Plain-text document sources
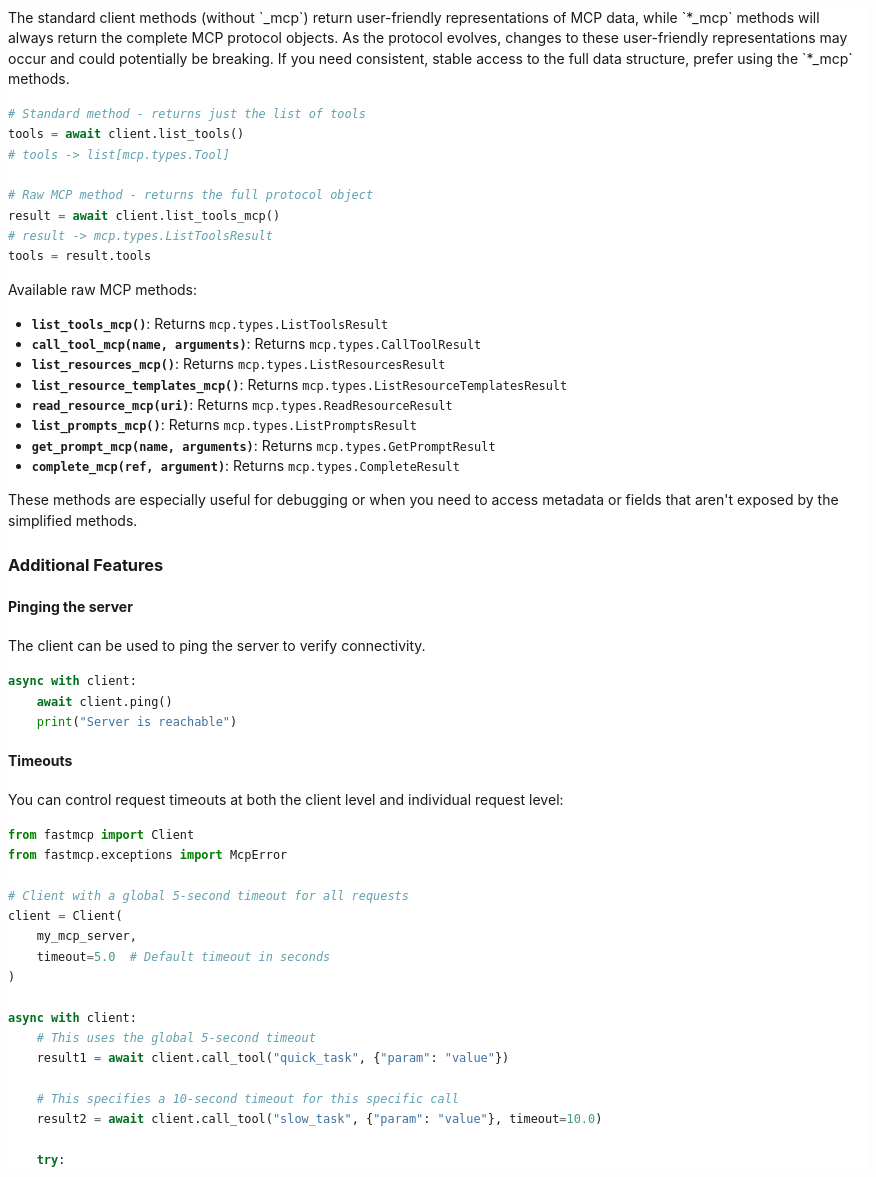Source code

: <Warning>
  The standard client methods (without `_mcp`) return user-friendly representations of MCP data, while `*_mcp` methods will always return the complete MCP protocol objects. As the protocol evolves, changes to these user-friendly representations may occur and could potentially be breaking. If you need consistent, stable access to the full data structure, prefer using the `*_mcp` methods.
</Warning>

```python
# Standard method - returns just the list of tools
tools = await client.list_tools()
# tools -> list[mcp.types.Tool]

# Raw MCP method - returns the full protocol object
result = await client.list_tools_mcp()
# result -> mcp.types.ListToolsResult
tools = result.tools
```

Available raw MCP methods:

* **`list_tools_mcp()`**: Returns `mcp.types.ListToolsResult`
* **`call_tool_mcp(name, arguments)`**: Returns `mcp.types.CallToolResult`
* **`list_resources_mcp()`**: Returns `mcp.types.ListResourcesResult`
* **`list_resource_templates_mcp()`**: Returns `mcp.types.ListResourceTemplatesResult`
* **`read_resource_mcp(uri)`**: Returns `mcp.types.ReadResourceResult`
* **`list_prompts_mcp()`**: Returns `mcp.types.ListPromptsResult`
* **`get_prompt_mcp(name, arguments)`**: Returns `mcp.types.GetPromptResult`
* **`complete_mcp(ref, argument)`**: Returns `mcp.types.CompleteResult`

These methods are especially useful for debugging or when you need to access metadata or fields that aren't exposed by the simplified methods.

### Additional Features

#### Pinging the server

The client can be used to ping the server to verify connectivity.

```python
async with client:
    await client.ping()
    print("Server is reachable")
```

#### Timeouts

<VersionBadge version="2.3.4" />

You can control request timeouts at both the client level and individual request level:

```python
from fastmcp import Client
from fastmcp.exceptions import McpError

# Client with a global 5-second timeout for all requests
client = Client(
    my_mcp_server,
    timeout=5.0  # Default timeout in seconds
)

async with client:
    # This uses the global 5-second timeout
    result1 = await client.call_tool("quick_task", {"param": "value"})
    
    # This specifies a 10-second timeout for this specific call
    result2 = await client.call_tool("slow_task", {"param": "value"}, timeout=10.0)
    
    try:
```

[ASSIGNMENT] Word for word, write out each of the records, but not the pictures.

[EXERCISE OUTPUT]
Source code

: <Warning>
  The standard client methods (without `_mcp`) return user-friendly representations of MCP data, while `*_mcp` methods will always return the complete MCP protocol objects. As the protocol evolves, changes to these user-friendly representations may occur and could potentially be breaking. If you need consistent, stable access to the full data structure, prefer using the `*_mcp` methods.
</Warning>

```python
# Standard method - returns just the list of tools
tools = await client.list_tools()
# tools -> list[mcp.types.Tool]

# Raw MCP method - returns the full protocol object
result = await client.list_tools_mcp()
# result -> mcp.types.ListToolsResult
tools = result.tools
```

Available raw MCP methods:

* **`list_tools_mcp()`**: Returns `mcp.types.ListToolsResult`
* **`call_tool_mcp(name, arguments)`**: Returns `mcp.types.CallToolResult`
* **`list_resources_mcp()`**: Returns `mcp.types.ListResourcesResult`
* **`list_resource_templates_mcp()`**: Returns `mcp.types.ListResourceTemplatesResult`
* **`read_resource_mcp(uri)`**: Returns `mcp.types.ReadResourceResult`
* **`list_prompts_mcp()`**: Returns `mcp.types.ListPromptsResult`
* **`get_prompt_mcp(name, arguments)`**: Returns `mcp.types.GetPromptResult`
* **`complete_mcp(ref, argument)`**: Returns `mcp.types.CompleteResult`

These methods are especially useful for debugging or when you need to access metadata or fields that aren't exposed by the simplified methods.

### Additional Features

#### Pinging the server

The client can be used to ping the server to verify connectivity.

```python
async with client:
    await client.ping()
    print("Server is reachable")
```

#### Timeouts

<VersionBadge version="2.3.4" />

You can control request timeouts at both the client level and individual request level:

```python
from fastmcp import Client
from fastmcp.exceptions import McpError

# Client with a global 5-second timeout for all requests
client = Client(
    my_mcp_server,
    timeout=5.0  # Default timeout in seconds
)

async with client:
    # This uses the global 5-second timeout
    result1 = await client.call_tool("quick_task", {"param": "value"})
    
    # This specifies a 10-second timeout for this specific call
    result2 = await client.call_tool("slow_task", {"param": "value"}, timeout=10.0)
    
    try:
```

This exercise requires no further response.